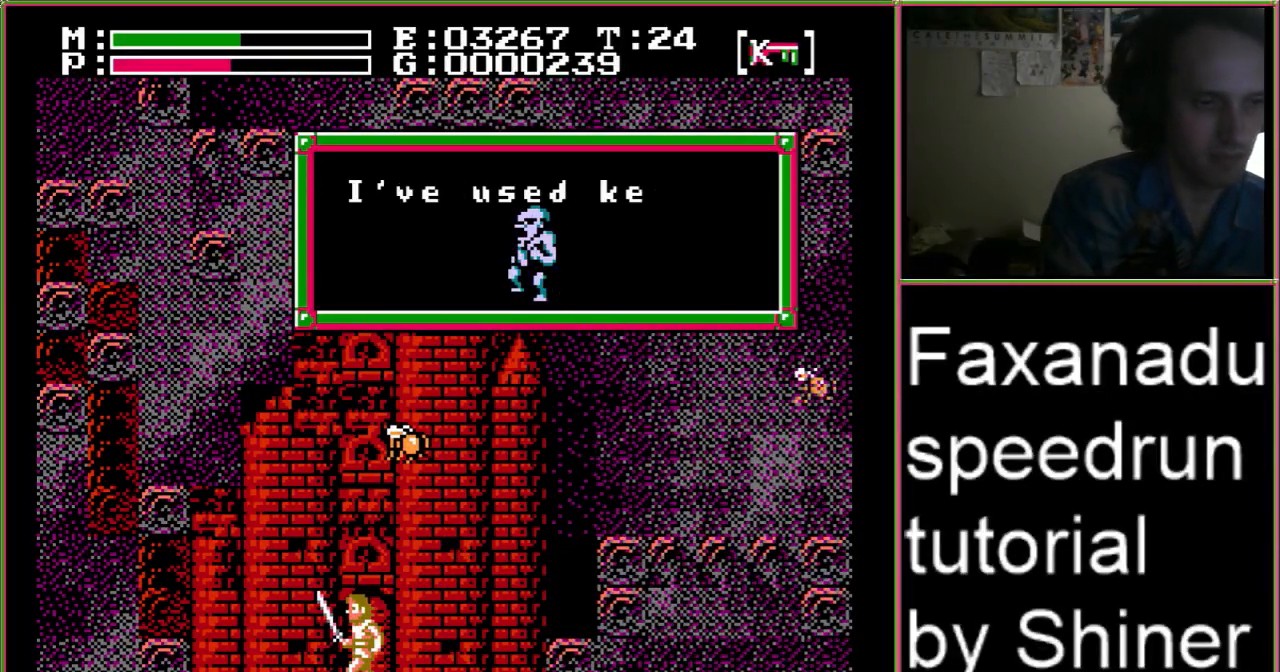
{"dt_ms": 500, "buttons": [], "events": []}
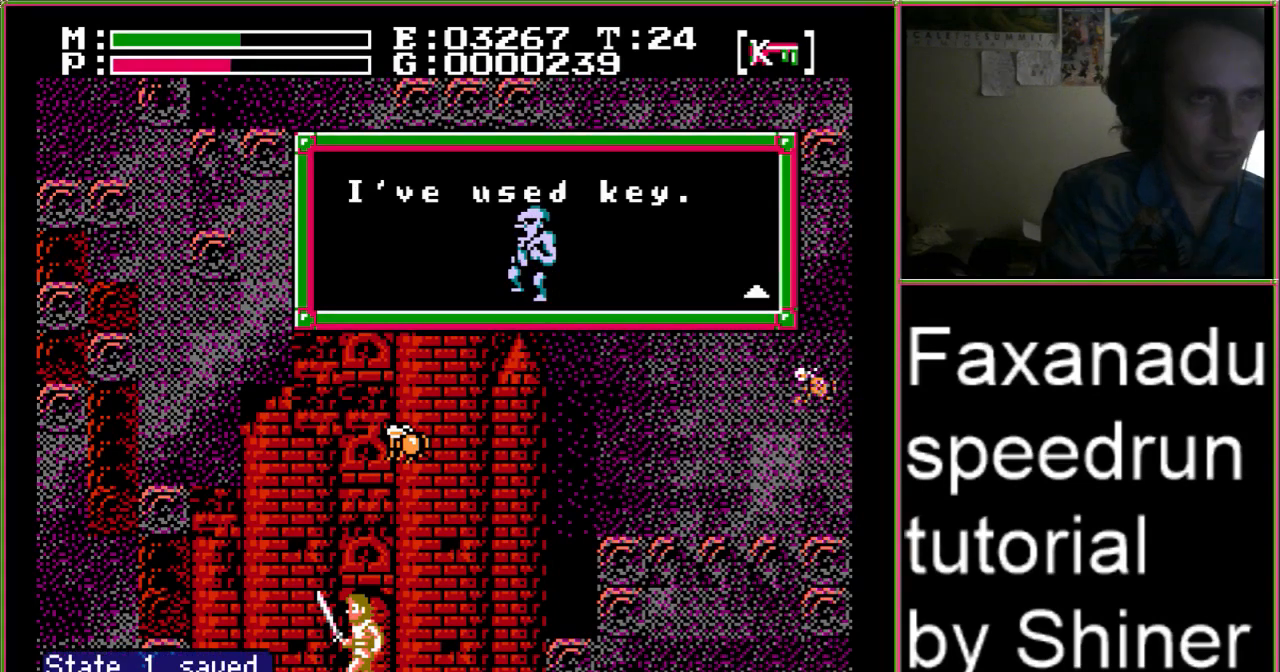
{"dt_ms": 500, "buttons": [], "events": []}
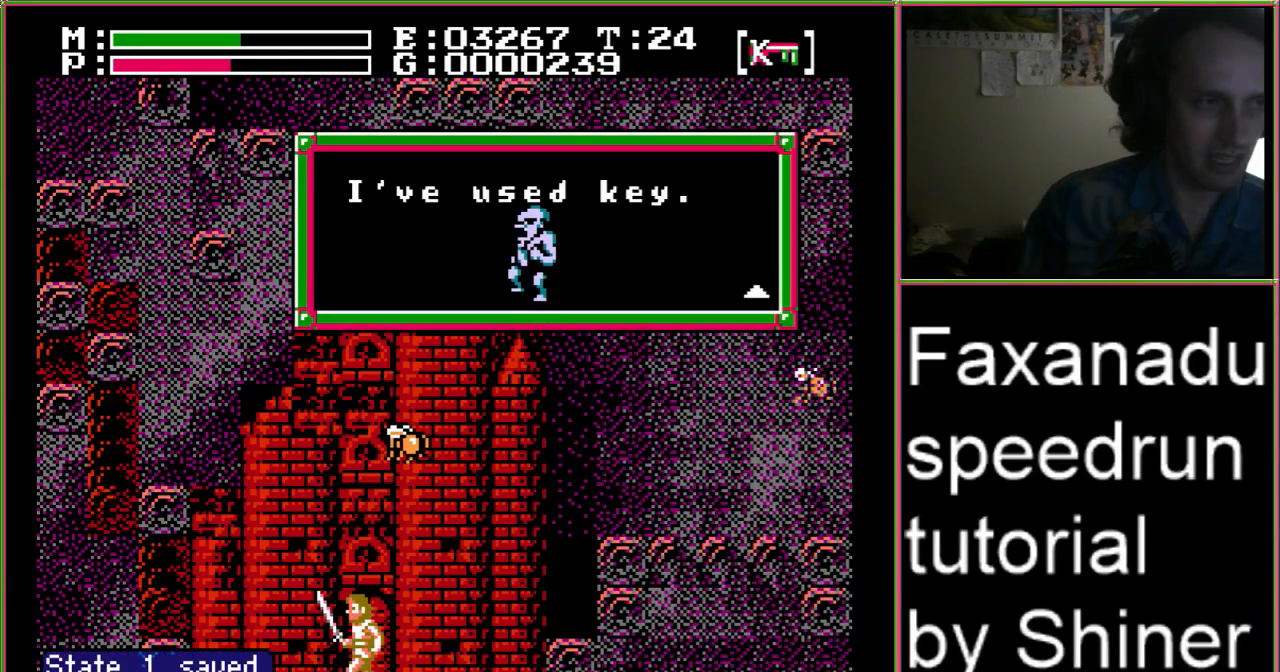
{"dt_ms": 500, "buttons": ["DPAD_RIGHT"], "events": [[167, "DPAD_RIGHT", "down"]]}
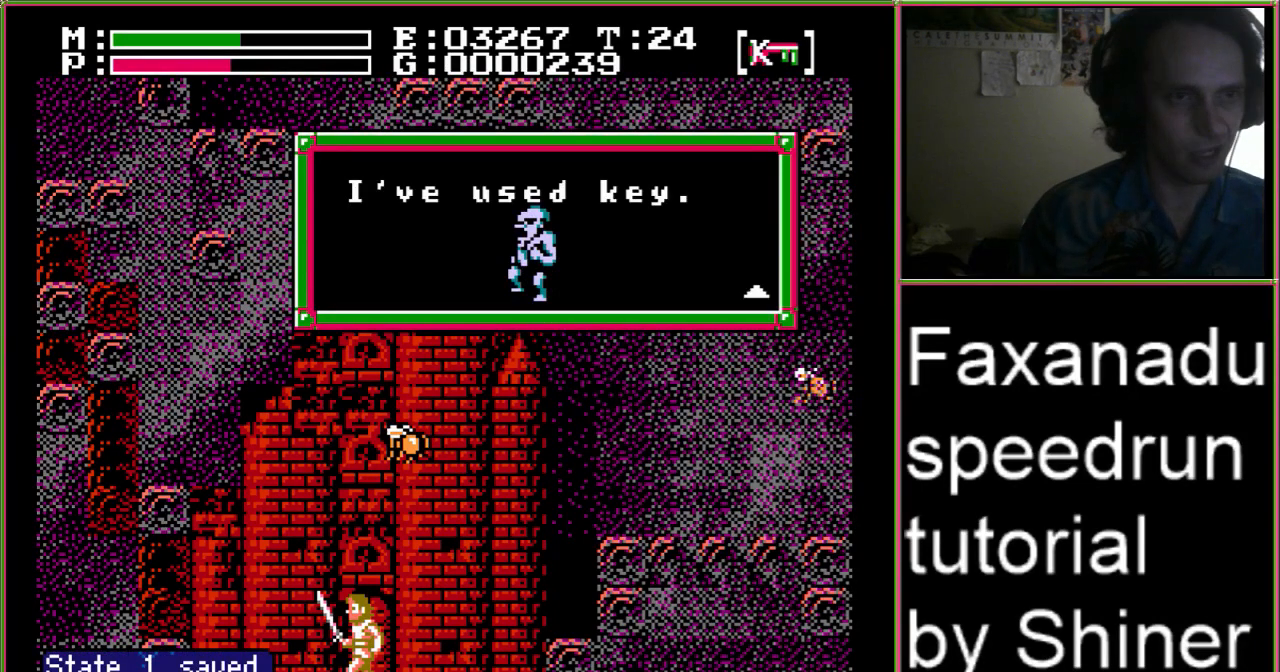
{"dt_ms": 500, "buttons": ["DPAD_RIGHT"], "events": [[100, "A", "down"], [200, "A", "up"]]}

[ASSIGNMENT] Among the lines above, find those with the word "down". Copy them.

[SOLUTION]
{"dt_ms": 500, "buttons": ["DPAD_RIGHT"], "events": [[167, "DPAD_RIGHT", "down"]]}
{"dt_ms": 500, "buttons": ["DPAD_RIGHT"], "events": [[100, "A", "down"], [200, "A", "up"]]}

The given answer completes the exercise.